* [What is required]:
Please repeat the data exactly. Any picture in it stays out.
:: Entries supplied ::
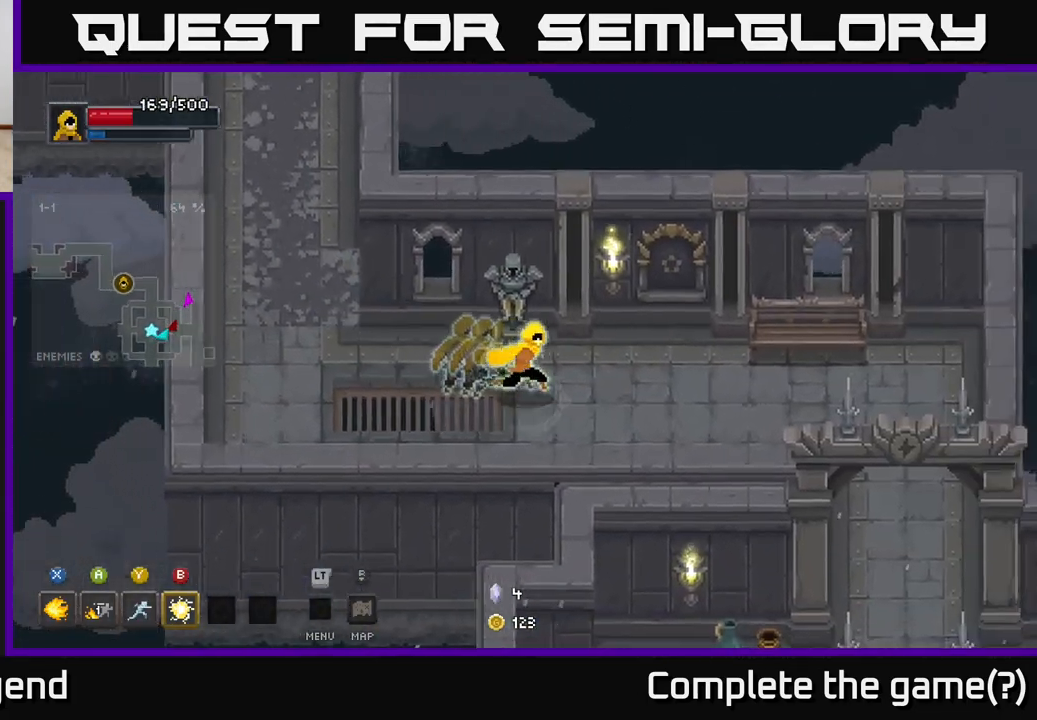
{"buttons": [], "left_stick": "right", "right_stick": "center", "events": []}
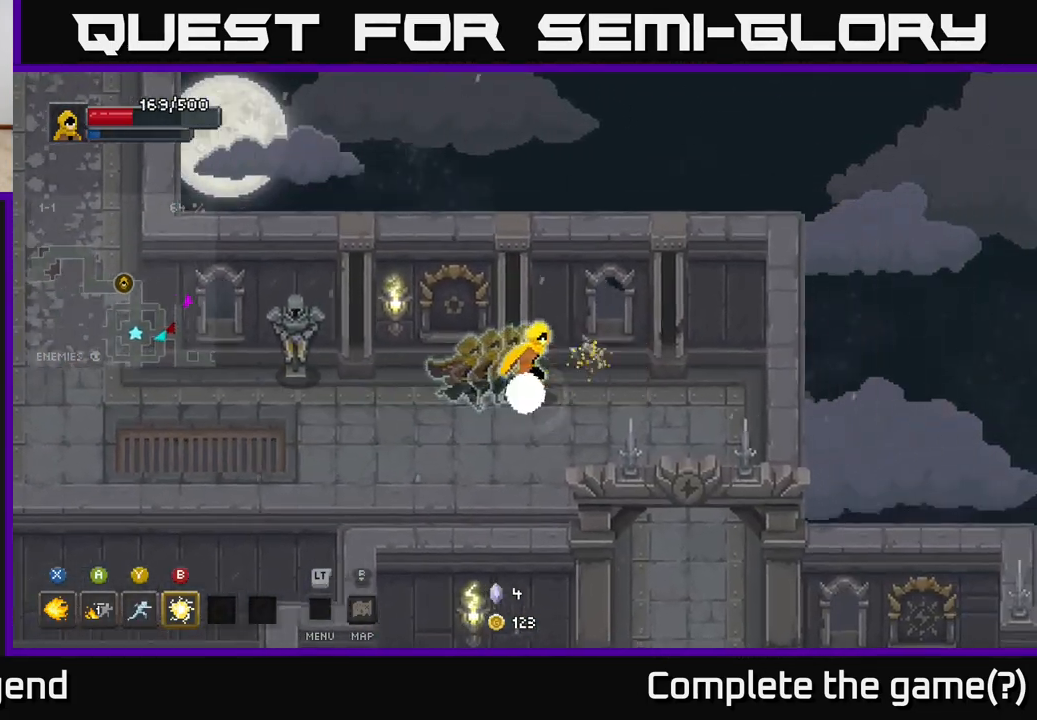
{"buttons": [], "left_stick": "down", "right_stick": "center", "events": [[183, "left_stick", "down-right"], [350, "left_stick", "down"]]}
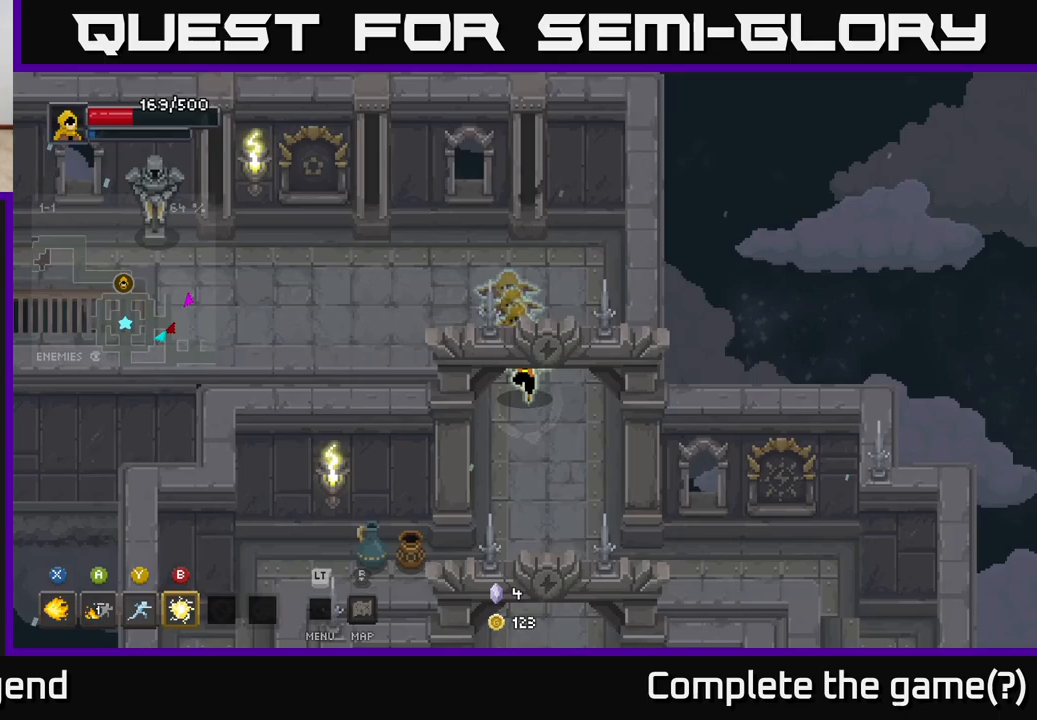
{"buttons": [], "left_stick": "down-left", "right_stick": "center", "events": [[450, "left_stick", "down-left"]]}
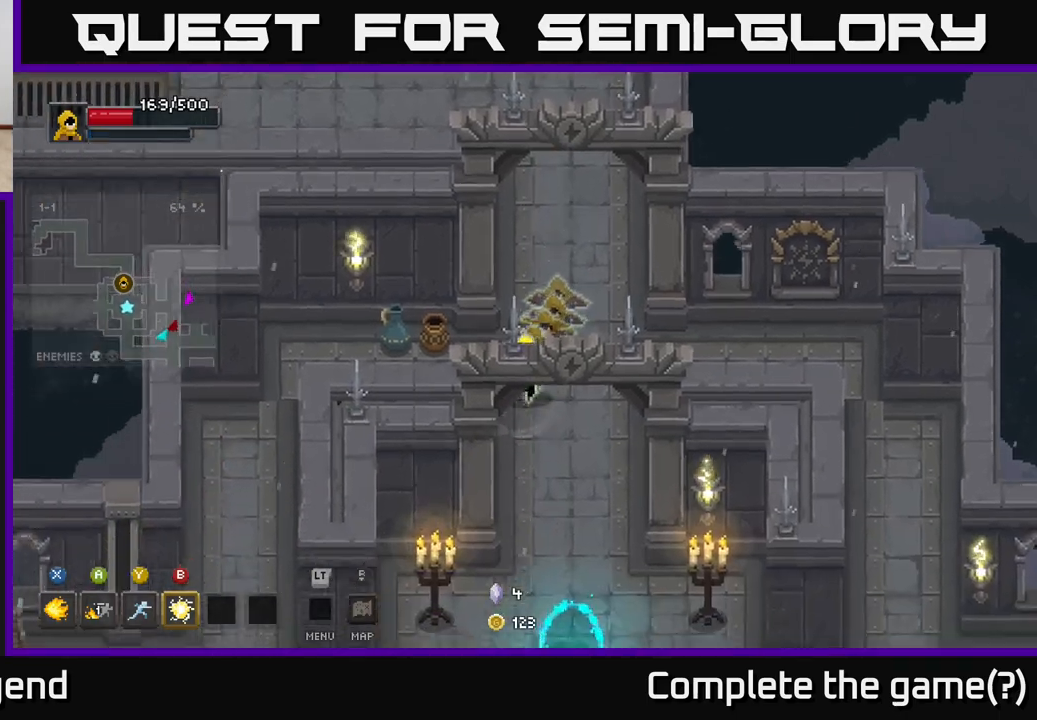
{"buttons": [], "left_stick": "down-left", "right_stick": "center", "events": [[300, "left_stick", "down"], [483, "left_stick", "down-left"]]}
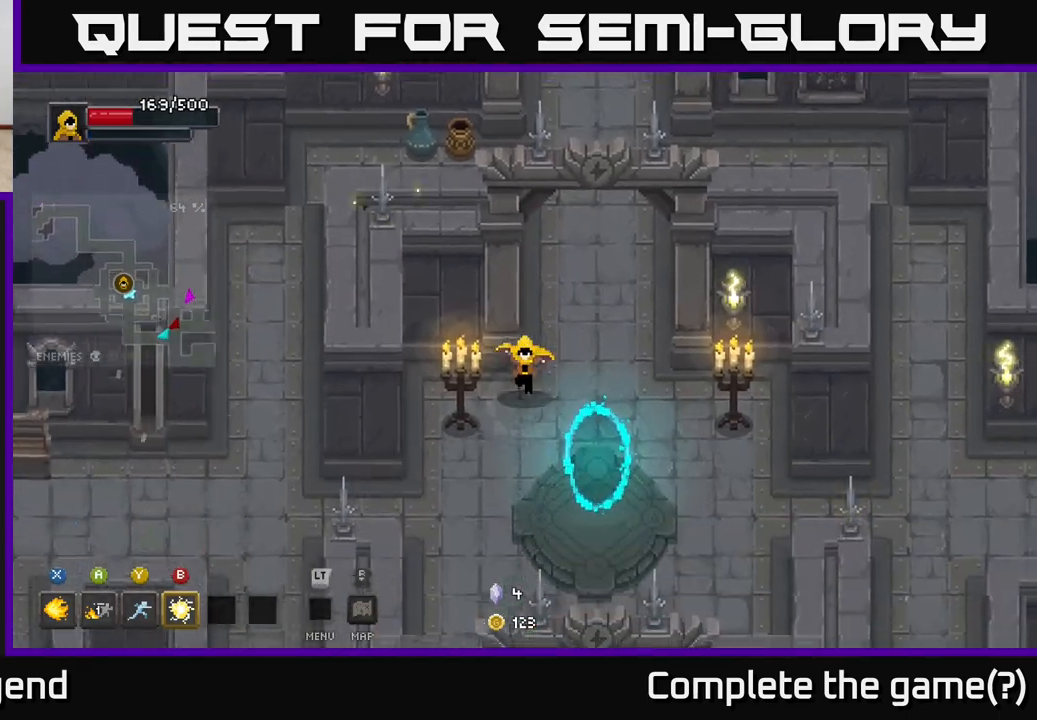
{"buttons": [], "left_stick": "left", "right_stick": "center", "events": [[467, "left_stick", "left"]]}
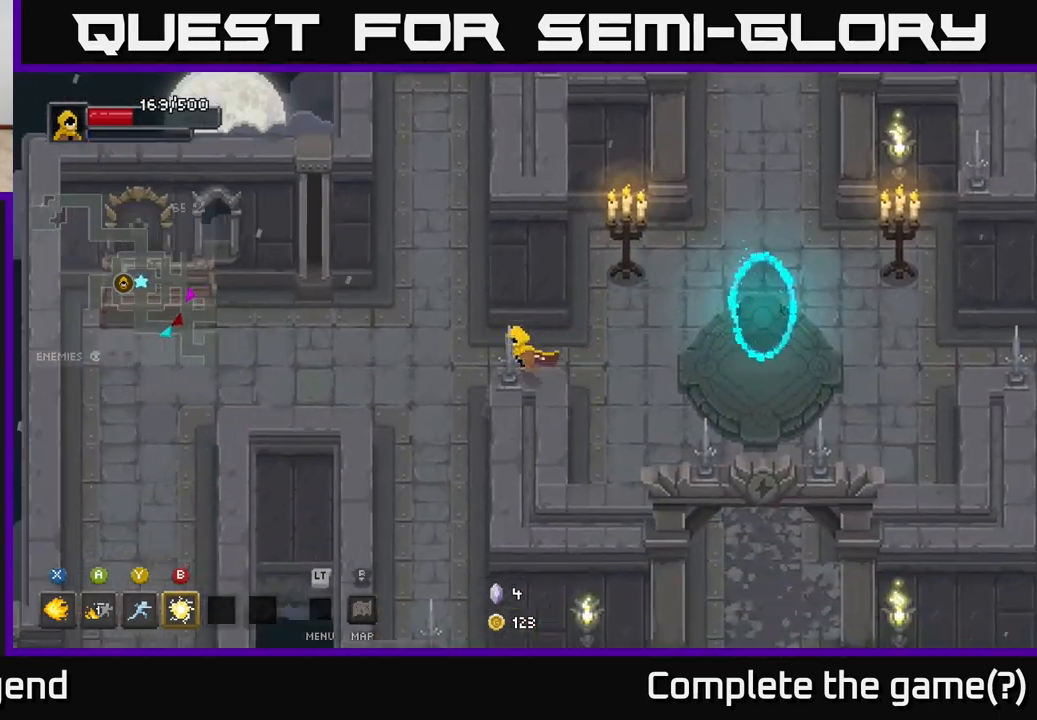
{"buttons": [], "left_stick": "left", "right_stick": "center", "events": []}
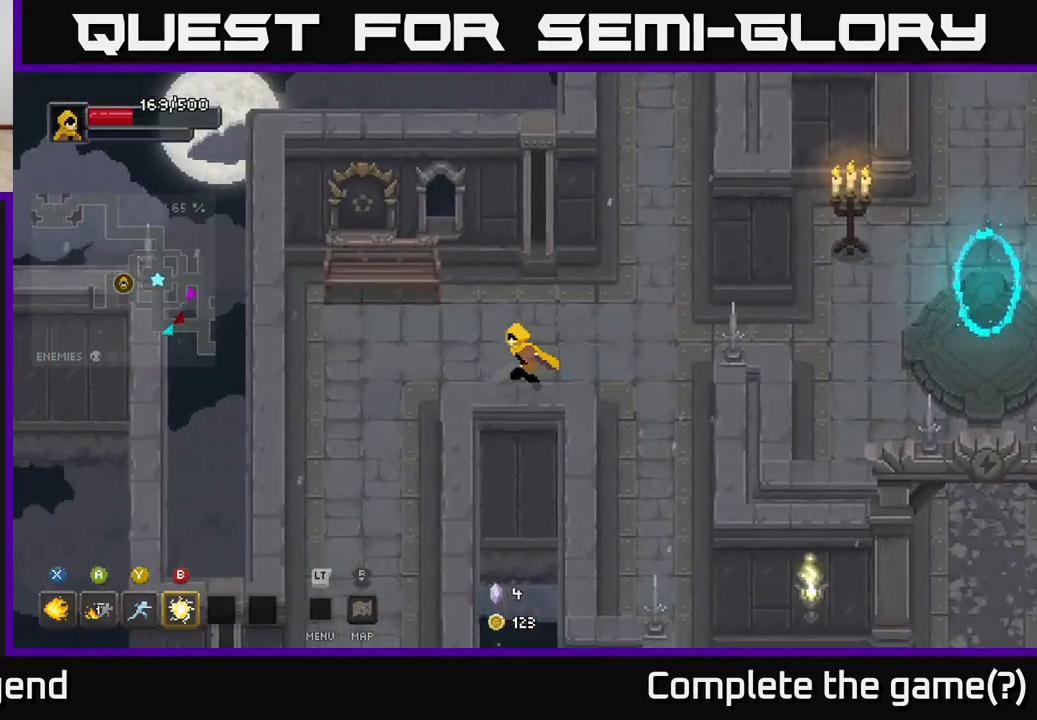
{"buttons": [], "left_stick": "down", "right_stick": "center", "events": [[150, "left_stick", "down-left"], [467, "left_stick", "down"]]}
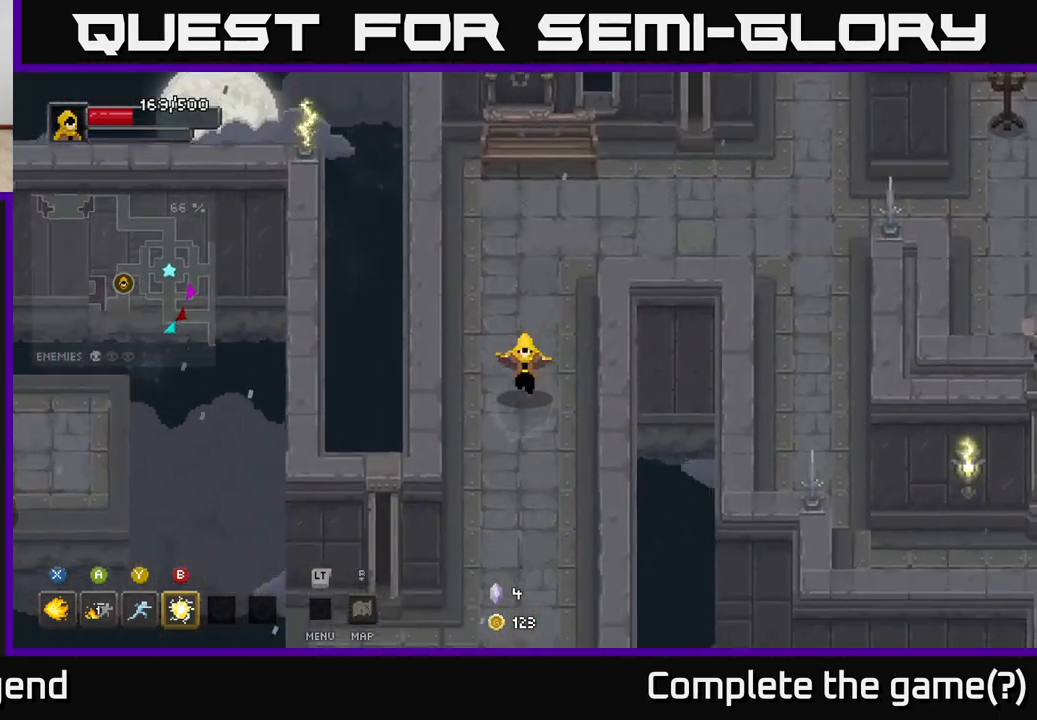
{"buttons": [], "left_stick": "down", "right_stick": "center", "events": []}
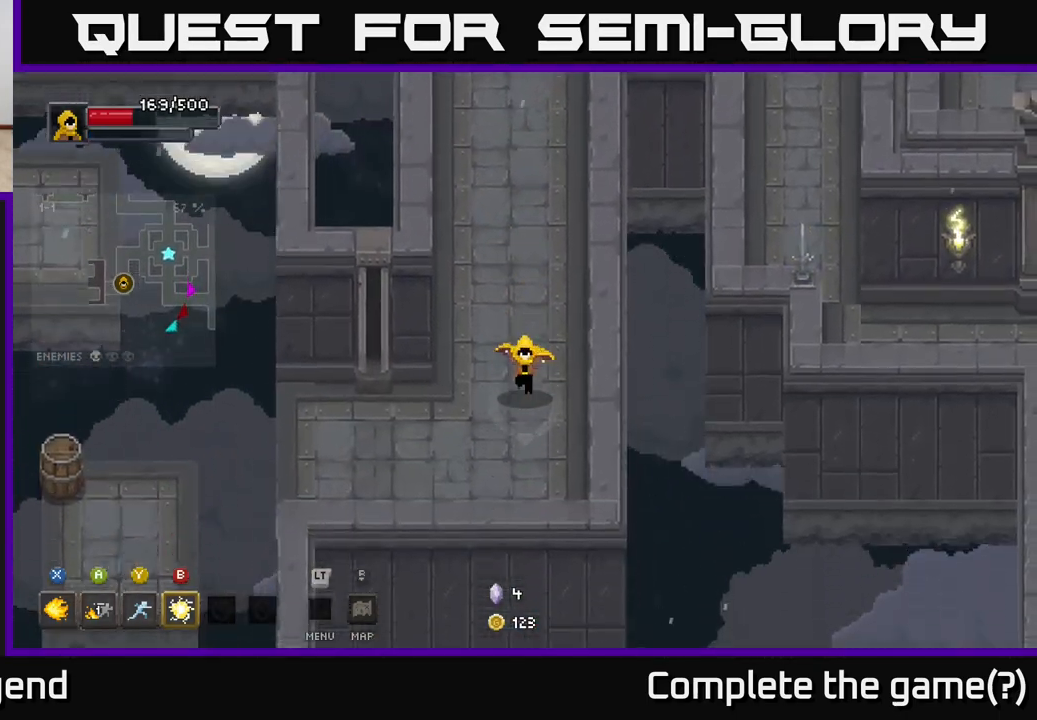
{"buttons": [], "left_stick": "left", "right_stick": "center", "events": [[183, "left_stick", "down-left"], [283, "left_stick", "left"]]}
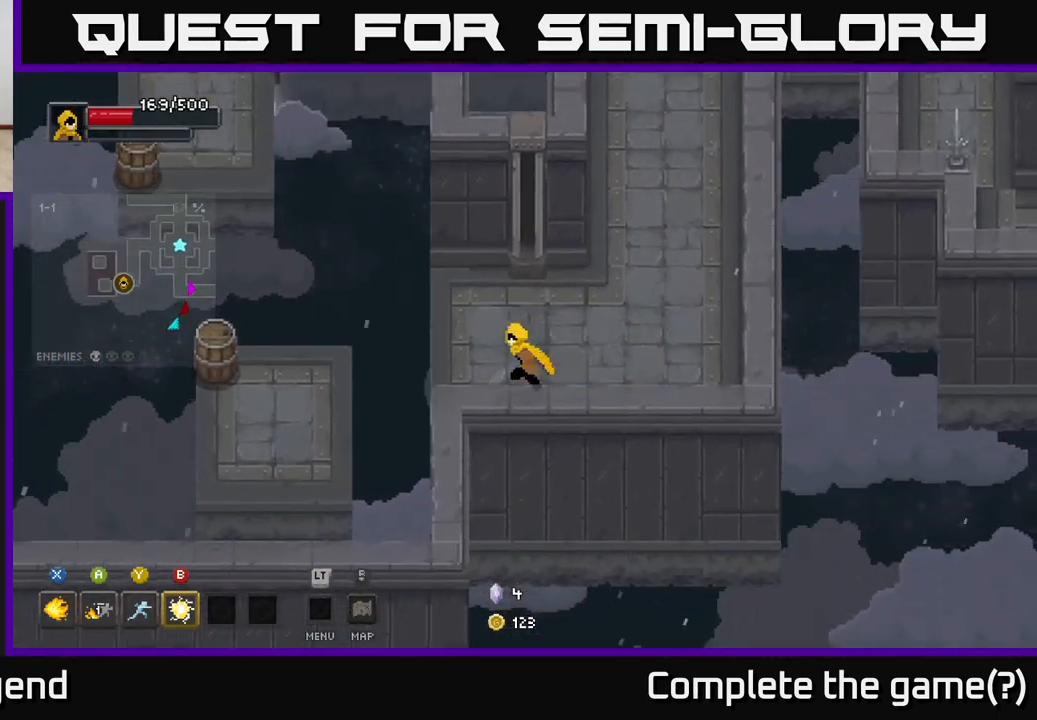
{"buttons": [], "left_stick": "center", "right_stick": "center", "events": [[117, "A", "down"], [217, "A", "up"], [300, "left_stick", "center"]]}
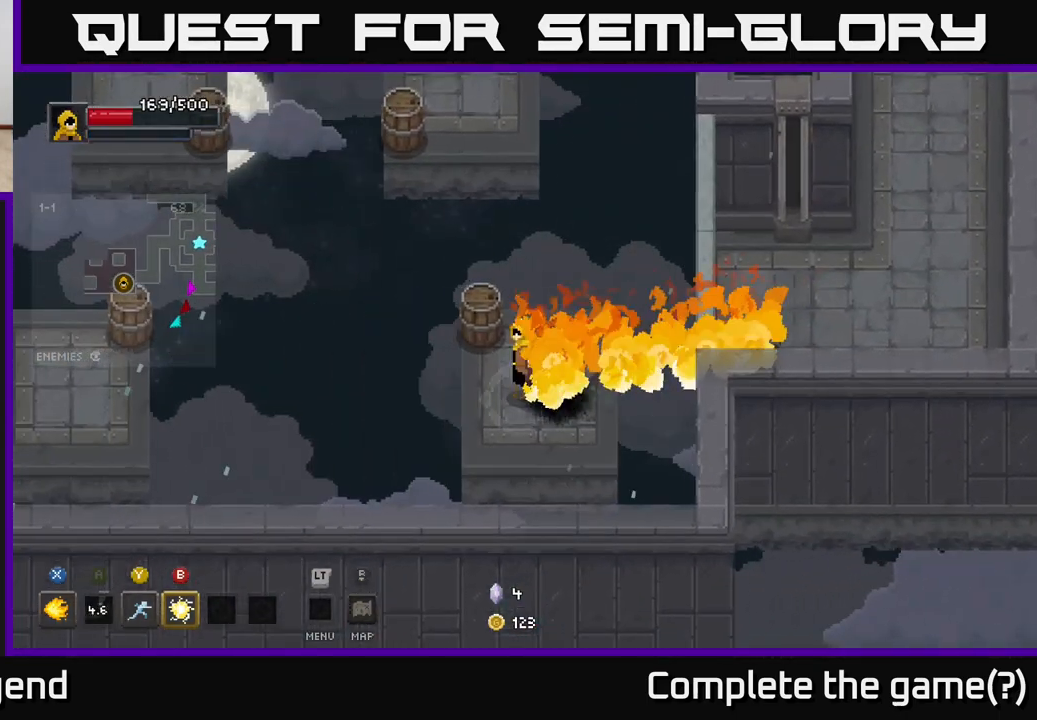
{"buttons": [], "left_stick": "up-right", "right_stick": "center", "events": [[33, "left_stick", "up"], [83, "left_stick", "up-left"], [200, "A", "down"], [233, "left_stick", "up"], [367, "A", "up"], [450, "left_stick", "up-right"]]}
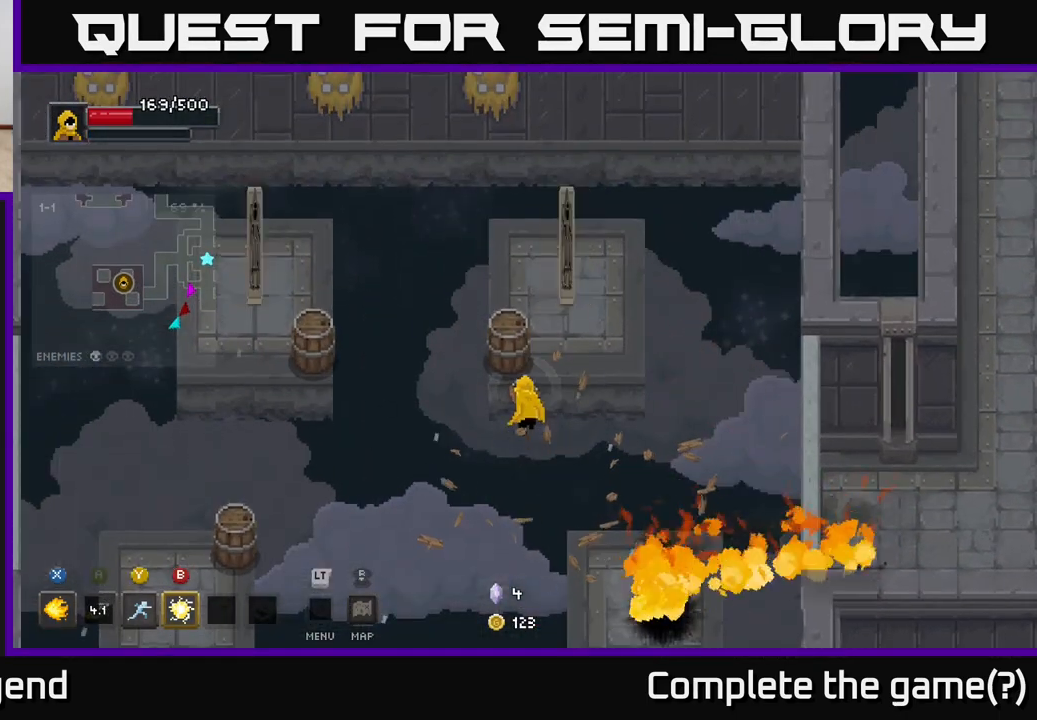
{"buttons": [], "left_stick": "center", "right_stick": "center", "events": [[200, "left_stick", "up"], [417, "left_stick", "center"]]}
:::
* [Answer section]:
{"buttons": [], "left_stick": "right", "right_stick": "center", "events": []}
{"buttons": [], "left_stick": "down", "right_stick": "center", "events": [[183, "left_stick", "down-right"], [350, "left_stick", "down"]]}
{"buttons": [], "left_stick": "down-left", "right_stick": "center", "events": [[450, "left_stick", "down-left"]]}
{"buttons": [], "left_stick": "down-left", "right_stick": "center", "events": [[300, "left_stick", "down"], [483, "left_stick", "down-left"]]}
{"buttons": [], "left_stick": "left", "right_stick": "center", "events": [[467, "left_stick", "left"]]}
{"buttons": [], "left_stick": "left", "right_stick": "center", "events": []}
{"buttons": [], "left_stick": "down", "right_stick": "center", "events": [[150, "left_stick", "down-left"], [467, "left_stick", "down"]]}
{"buttons": [], "left_stick": "down", "right_stick": "center", "events": []}
{"buttons": [], "left_stick": "left", "right_stick": "center", "events": [[183, "left_stick", "down-left"], [283, "left_stick", "left"]]}
{"buttons": [], "left_stick": "center", "right_stick": "center", "events": [[117, "A", "down"], [217, "A", "up"], [300, "left_stick", "center"]]}
{"buttons": [], "left_stick": "up-right", "right_stick": "center", "events": [[33, "left_stick", "up"], [83, "left_stick", "up-left"], [200, "A", "down"], [233, "left_stick", "up"], [367, "A", "up"], [450, "left_stick", "up-right"]]}
{"buttons": [], "left_stick": "center", "right_stick": "center", "events": [[200, "left_stick", "up"], [417, "left_stick", "center"]]}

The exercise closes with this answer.